Monday, May 26, 2008

How a phased-in carbon tax shift could temporarily reduce gasoline taxes

I've seen a number of blog posts and op-eds saying something like, "How could a carbon tax not increase gas prices?" Well, here is a way to phase in a carbon tax and actually reduce gas taxes temporarily.

Suppose you replaced the federal excise tax on gasoline with a carbon tax and phased it in according to the following schedule:
Year 1 $10/tonne CO2
Year 2 $20/tonne CO2
Year 3 $30/tonne CO2
Year 4 $40/tonne CO2
Year 5 $50/tonne CO2

Then the carbon tax on gasoline would be roughly
Year 1 2.5 cents/litre
Year 2 5.0 cents/litre
Year 3 7.5 cents/litre
Year 4 10 cents/litre
Year 5 12.5 cents/litre

But the federal excise tax is 10 cents per litre! So there you go: replace the excise tax with this phased-in carbon tax and you get three years of some gas tax relief for voters, repeat, voters.

From what I've read it seems that at the $10/tonne CO2 level, what the federal government would lose from motor fuel taxes would be roughly balanced by revenue from taxes on other fossil fuels. That seems like a good place to start.

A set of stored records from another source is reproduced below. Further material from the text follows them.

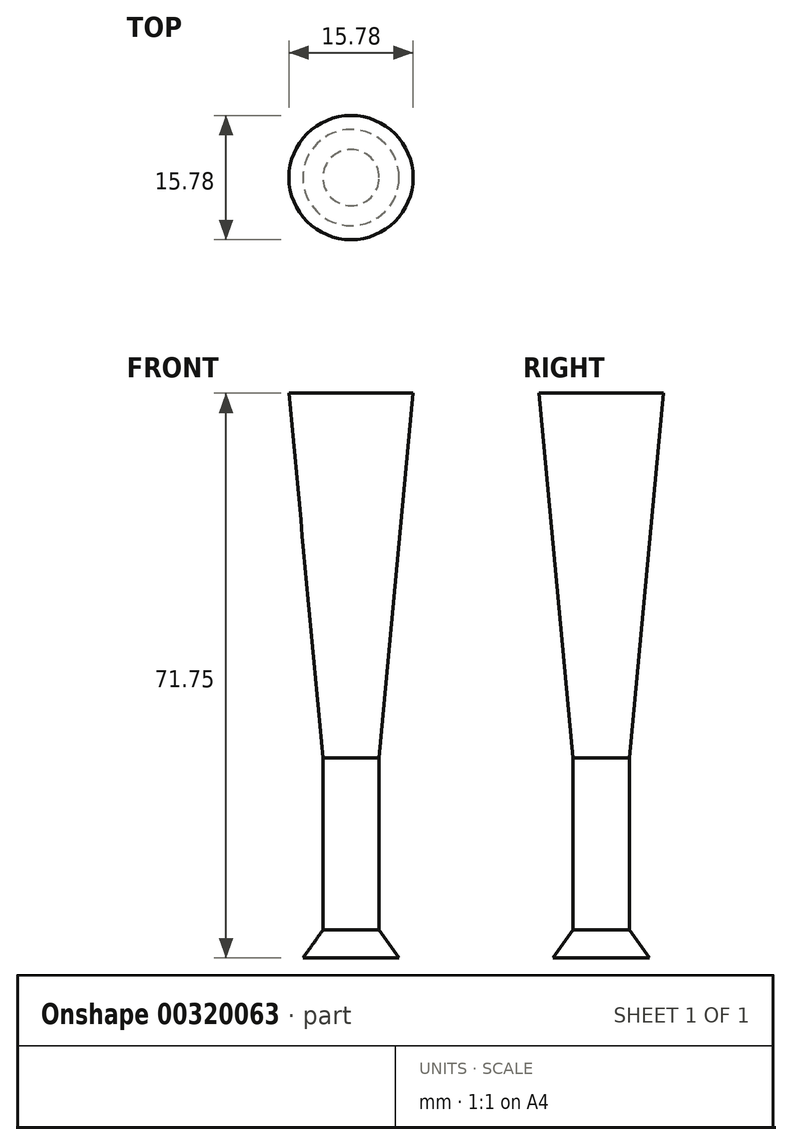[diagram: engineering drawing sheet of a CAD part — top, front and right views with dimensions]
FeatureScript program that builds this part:
annotation { "Feature Type Name" : "Feature", "Feature Type Description" : "" }
export const myFeature = defineFeature(function(context is Context, id is Id, definition is map)
    precondition{}
    {
        {
            var Q0;
            Q0=qCreatedBy(makeId("Front.planeOp"),FACE);
            var sketch = newSketch(context, id + "F0", { "sketchPlane" : qUnion([Q0])});
            skLineSegment(sketch, "E0", {"start": v(0, 43.38) * mm, "end": v(-7.89, 43.38) * mm});
            skLineSegment(sketch, "E1", {"start": v(-7.89, 43.38) * mm, "end": v(-3.56, -2.93) * mm});
            skLineSegment(sketch, "E2", {"start": v(-3.56, -2.93) * mm, "end": v(-3.56, -17.17) * mm});
            skLineSegment(sketch, "E3", {"start": v(-3.56, -17.17) * mm, "end": v(-3.56, -24.8) * mm});
            skLineSegment(sketch, "E4", {"start": v(-3.56, -24.8) * mm, "end": v(-6.1, -28.37) * mm});
            skLineSegment(sketch, "E5", {"start": v(-6.1, -28.37) * mm, "end": v(0, -28.37) * mm});
            skLineSegment(sketch, "E6", {"start": v(0, -28.37) * mm, "end": v(0, 43.38) * mm});
            skSolve(sketch);
        }
        {
            var Q0;
            Q0=makeQuery(id+"F0.imprint","IMPRINT",FACE,{"disambiguationData":[TD([[makeQuery(id+"F0.imprint","IMPRINT",EDGE,{"derivedFrom":sQuery(id+"F0.wireOp",EDGE,"E0")}),1.0]])]});
            var Q1;
            Q1=sQuery(id+"F0.wireOp",EDGE,"E6");
            revolve(context, id + "F1", {"entities" : qUnion([Q0]), "axis" : qUnion([Q1]), "revolveType" : RevolveType.FULL});
        }
    });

You may ask, why introduce the carbon tax if you're just going to decrease gas prices and incent gasoline consumption? Well the point is that there is a lot of other fossil fuel consumption that is not taxed: coal in particular. Globally, high oil prices may be reducing demand for oil somewhat, but it's not reducing greenhouse gas emissions so much because people are being driven to burn more and more coal (not in Canada, in other countries). Coal shouldn't be getting that free ride.